Umschulung Techniker Arbeitsamt

Weiterbildungstechniker Arbeitsamt

weitere Spezialisten wie Betriebswirte und Techniker. Fortbildung (Meister, Techniker, Kauffrau) Bei Absolventen mit einer abgeschlossenen Ausbildung und Berufserfahrung ist die Weiterbildung eine Option. Du hast Deine Ausbildung abgeschlossen, hast Berufserfahrung und möchtest Dich nun weiter entwickeln? Eine staatliche Weiterbildungsqualifizierung ist dann die ideale Lösung. Der Vorteil liegt auf der Hand: Die Lerninhalte sind bindend reglementiert und ein entsprechendes Studium bietet Ihnen interessante Aufstiegsmöglichkeiten.

Der Beruf des Industriemeisters/der Industriemeisterin kann in unterschiedlichen Studienrichtungen erlernt werden. Der Prüfungsausschuss der verantwortlichen Industrie- und Handelskammern besteht die Prüfungen. Spezialisierungen sind z.B: So gibt es neben den Meistern der Industrie auch "Meister ihres Fachs" im Handwerks und anderen Bereichen: Grundvoraussetzung für die Meisterschülerprüfung ist der erfolgreiche Abschluss einer Berufsausbildung in einem entsprechenden Lehrberuf und einschlägiger Berufserfahrung.

Voraussetzung für das Bestehen der Prüfungen ist eine berufsqualifizierende Tätigkeit in einem Lehrberuf, der dem Bereich Bauwesen zuzuordnen ist und in der Regel über entsprechende Berufserfahrung verfügt. Die Untersuchung wird bei der jeweiligen Industrie- und Gewerbekammer oder Handwerkerkammer durchgeführt. Haben Sie bereits praktische Erfahrungen nach einer Lehre in gewerblichen oder administrativen Berufsfeldern gemacht, können Sie eine Weiterbildung in einer speziellen Ausrichtung oder für einen bestimmten betrieblichen Tätigkeitsbereich, z.B. für/bis, in Betracht ziehen:

Für die Ablegung der Prüfungen ist in der Regel eine Abschlußprüfung in einem anerkannter kaufmännischer oder administrativer Lehrberuf und Berufsausübung erforderlich. Sie sind nach bestandener Fachprüfung bei der jeweiligen IHK z.B. Fachkraft für Außenhandel. Es gibt Spezialisten in nahezu allen Bereichen wie z. B. in den Bereichen Wirtschaft, Handwerk, Banken, Versicherungen und Transport.
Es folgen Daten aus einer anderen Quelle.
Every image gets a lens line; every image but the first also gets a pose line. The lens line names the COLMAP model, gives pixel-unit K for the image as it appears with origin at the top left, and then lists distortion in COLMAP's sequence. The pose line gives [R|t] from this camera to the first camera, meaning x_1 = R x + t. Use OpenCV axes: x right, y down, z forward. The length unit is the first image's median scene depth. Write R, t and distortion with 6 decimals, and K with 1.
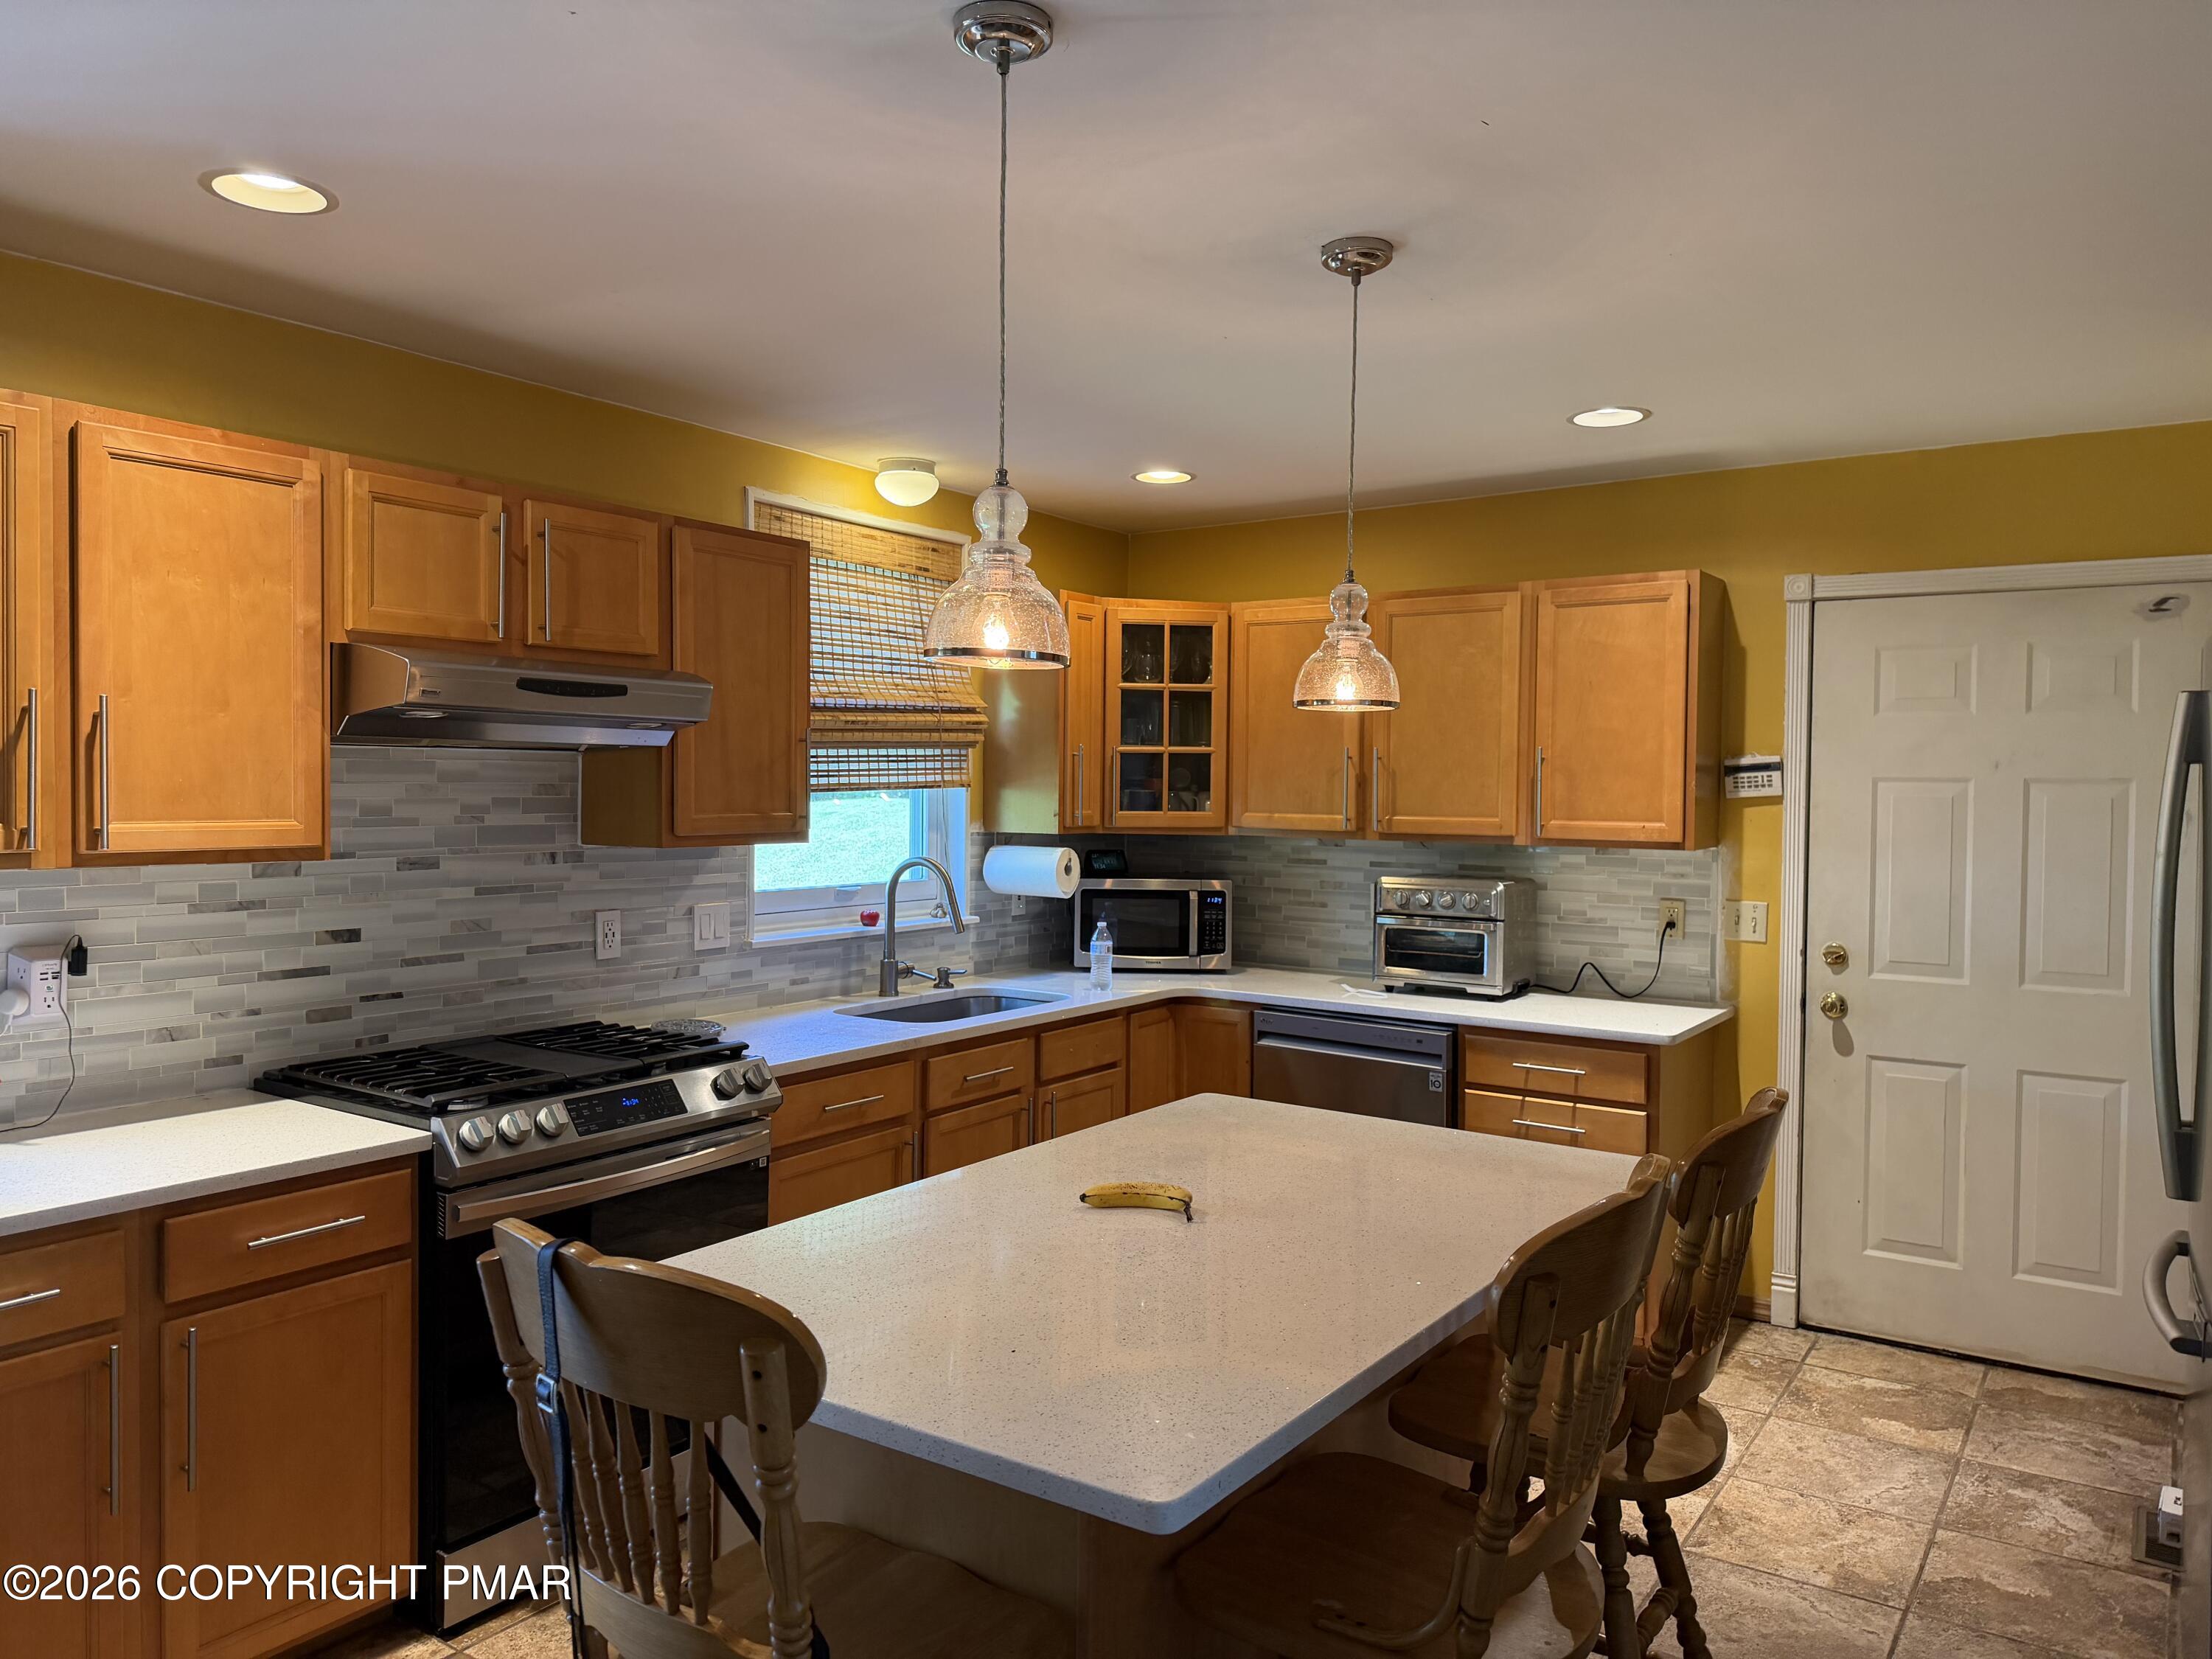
lens RADIAL K [[1554.6, 0, 1099.8], [0, 1554.6, 823.5], [0, 0, 1]] dist [0.091093, -0.093325]
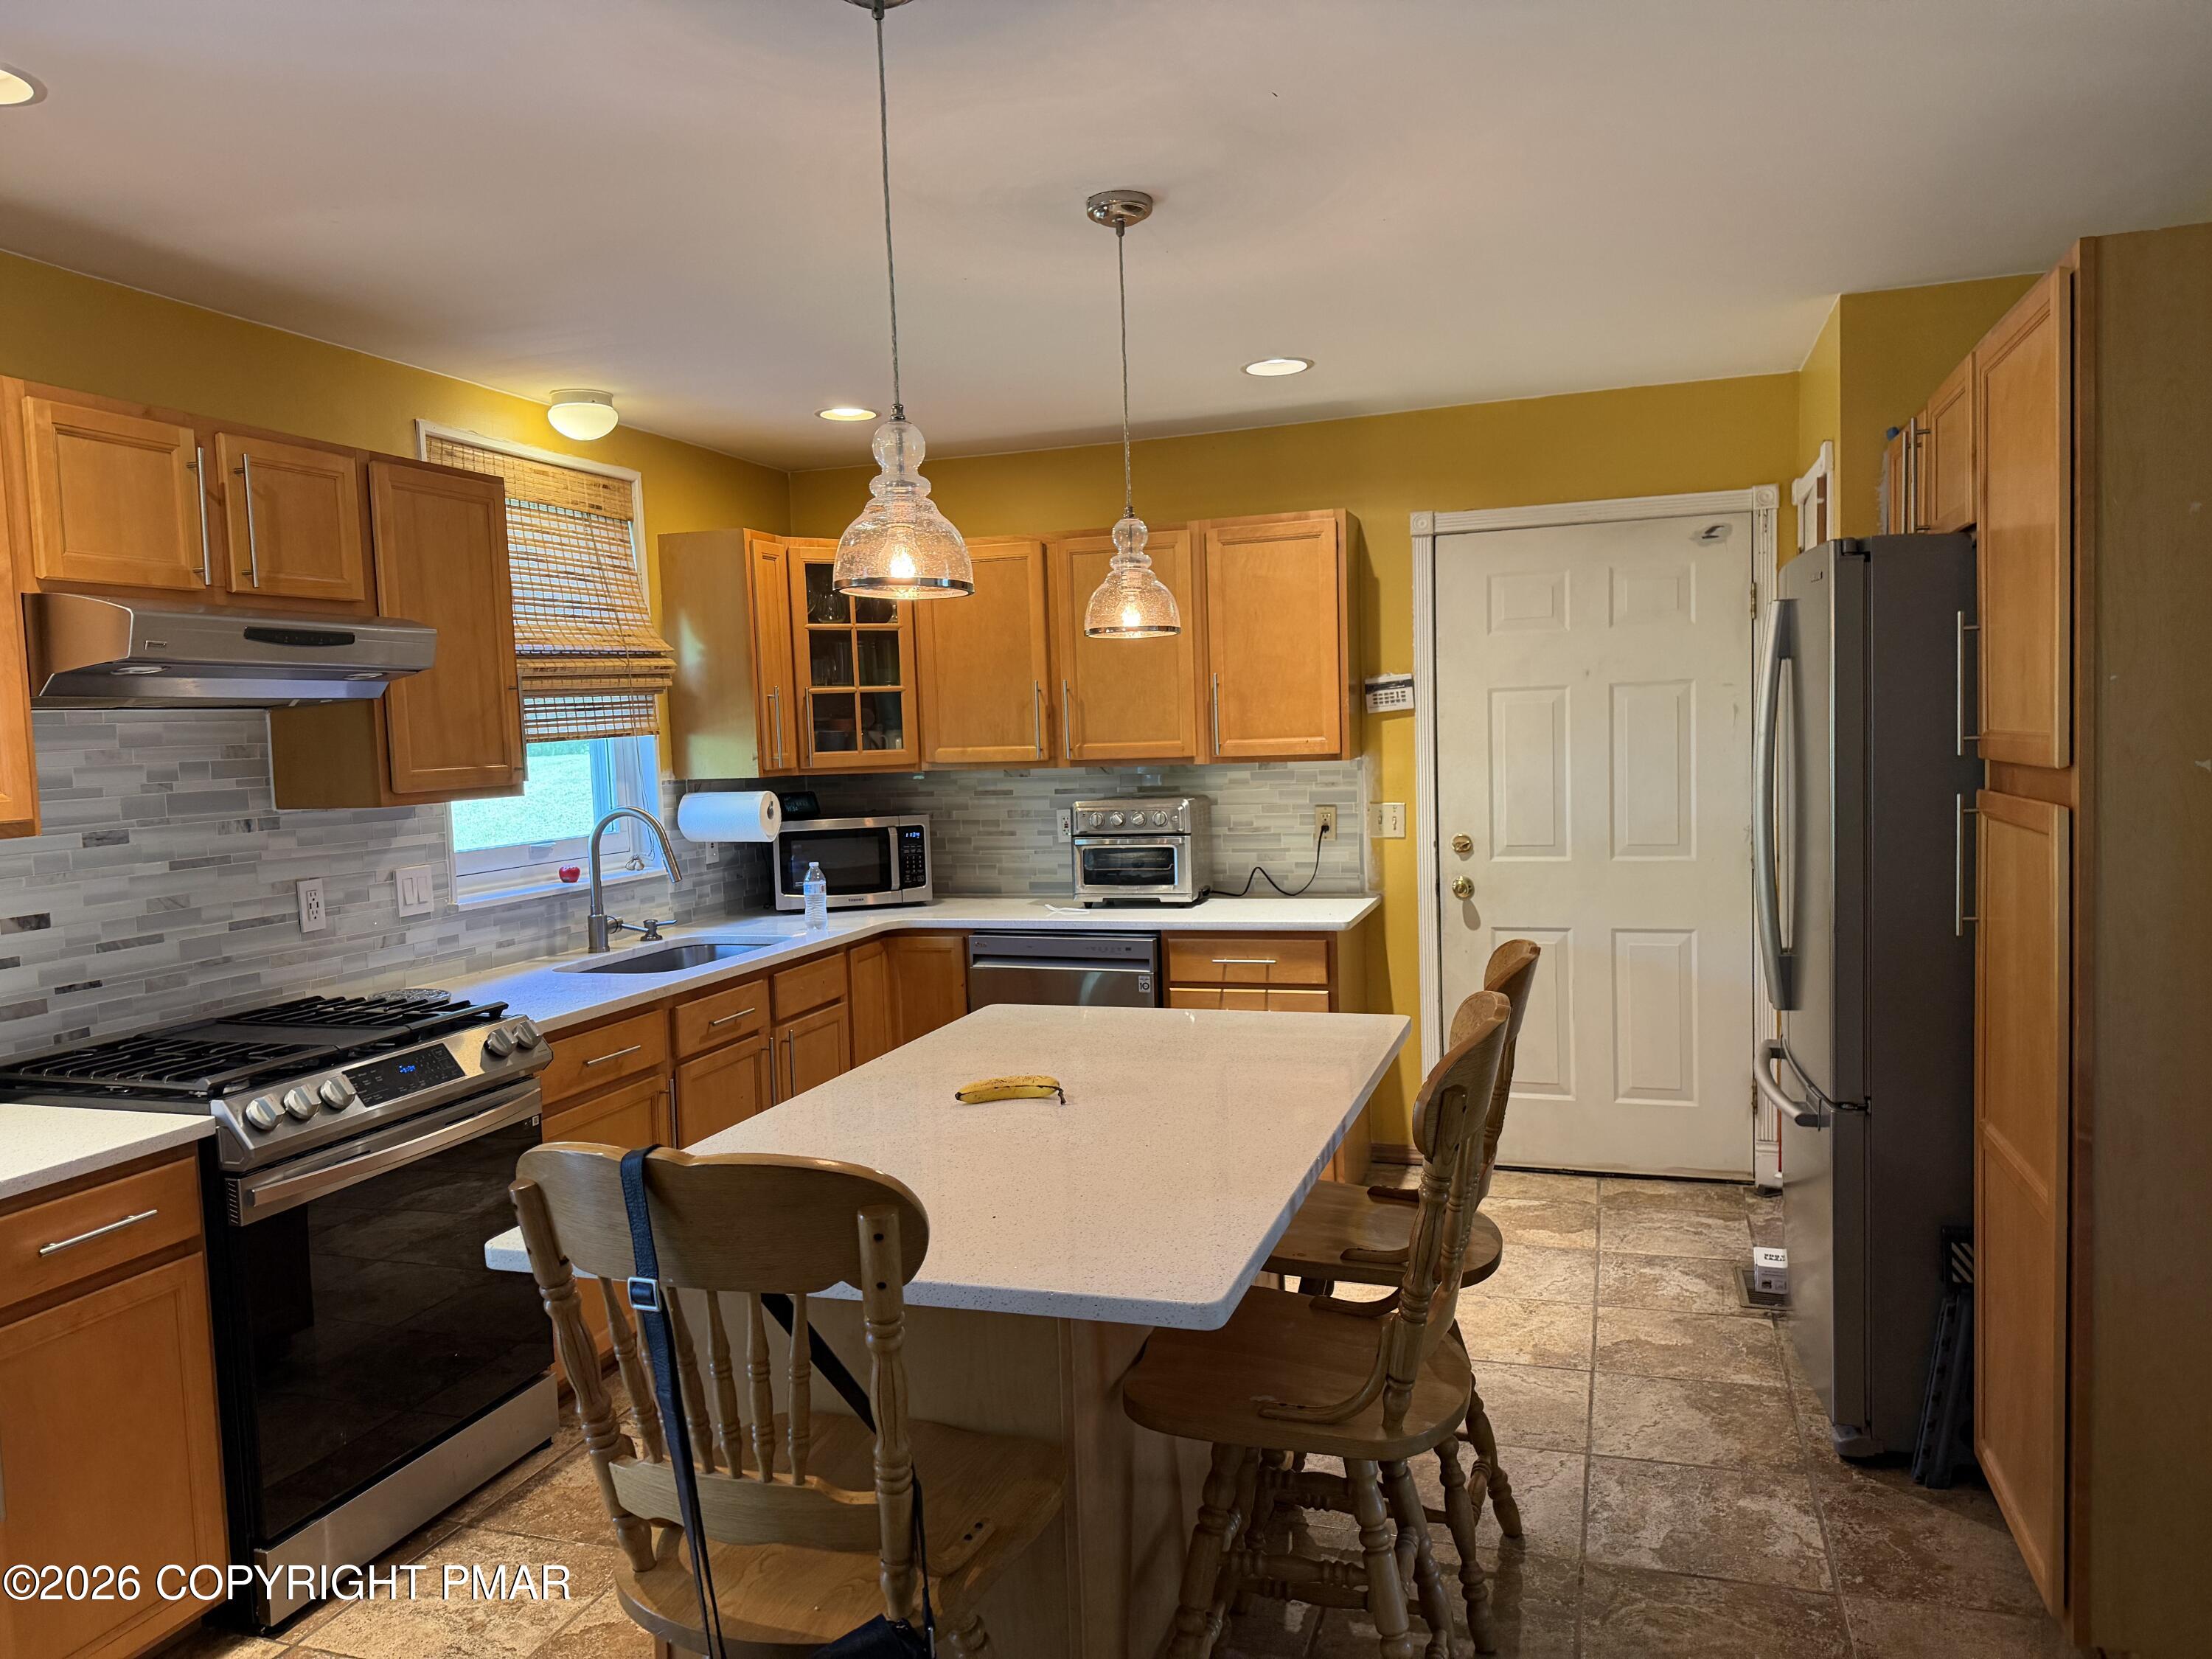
lens RADIAL K [[1554.6, 0, 1098.8], [0, 1554.6, 834.2], [0, 0, 1]] dist [0.091093, -0.093325]
pose [[0.960351, -0.063858, 0.271383, -0.113944], [0.052864, 0.997465, 0.047639, 0.008486], [-0.273737, -0.031403, 0.961292, -0.027439]]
Konkret zum Beispiel: Voraussetzung ist in der Regel die Abschlußprüfung in einem gewerblichen oder verwaltungstechnischen Lehrberuf. Darüber hinaus ist entsprechende Berufserfahrung erforderlich. Das Examen wird bei der jeweiligen Industrie- und Handelskammer durchgeführt. Jeder, der nach einer erfolgreichen Grundausbildung eine zweijährige Vollzeitausbildung oder in der Regel eine vierjährige Teilzeitausbildung an einer Fachhochschule oder über einen längeren Zeitraum im Fernstudium entsprechend dem gelernten Berufsstand absolviert hat, kann eine staatliche Anerkennung als Techniker erlangen.

Unter anderem sind dies die folgenden Studienrichtungen: Auch in einigen Ländern wird mit dem Fachhochschulabschluss eine fachgebundene Hochschulreife erreicht, in anderen Ländern ist hierfür eine zusätzliche Prüfung erforderlich. Eine betriebswirtschaftliche Fortbildung in unterschiedlichen Bereichen kann an technischen Schulen, Hochschulen oder privatwirtschaftlichen Bildungsstätten erfolgen. Voraussetzung ist in der Regel eine erfolgreich abgeschlossene Fortbildungsprüfung bei der Industrie- und Handelskammer (IHK) als Fachwirt und Berufserfahrung.

So gibt es zum Beispiel Spezialisierungen: Wer eine bestandene Industriemeisterprüfung oder eine gleichwertige handwerkliche Prüfung oder als Techniker oder technischer Betriebswirt und entsprechende Berufspraxis vorweisen kann, wird zur Aufnahme in die Ausbildung berechtigt.